> **What is expected**:
Would you write out every entry exactly, but without the pictures?

(Image and design file data)

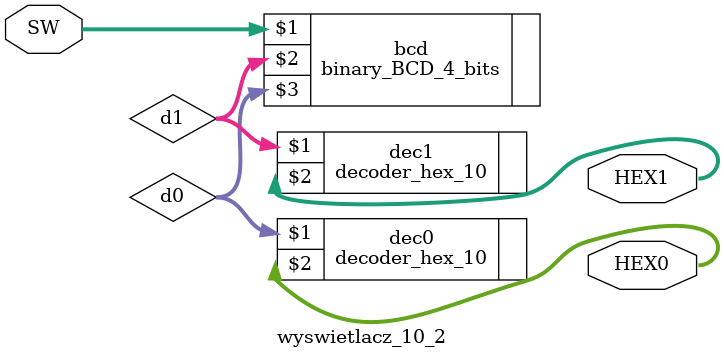
<source format=v>
module wyswietlacz_10_2(input [3:0]SW,
output [6:0]HEX0,output [6:0]HEX1);
wire [3:0]d0;
wire [3:0]d1;
binary_BCD_4_bits bcd(SW[3:0],d1[3:0],d0[3:0]);
decoder_hex_10 dec0(d0[3:0],HEX0[6:0]);
decoder_hex_10 dec1(d1[3:0],HEX1[6:0]);
endmodule
</source>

> **Reply to the task**:
<source format=v>
module wyswietlacz_10_2(input [3:0]SW,
output [6:0]HEX0,output [6:0]HEX1);
wire [3:0]d0;
wire [3:0]d1;
binary_BCD_4_bits bcd(SW[3:0],d1[3:0],d0[3:0]);
decoder_hex_10 dec0(d0[3:0],HEX0[6:0]);
decoder_hex_10 dec1(d1[3:0],HEX1[6:0]);
endmodule
</source>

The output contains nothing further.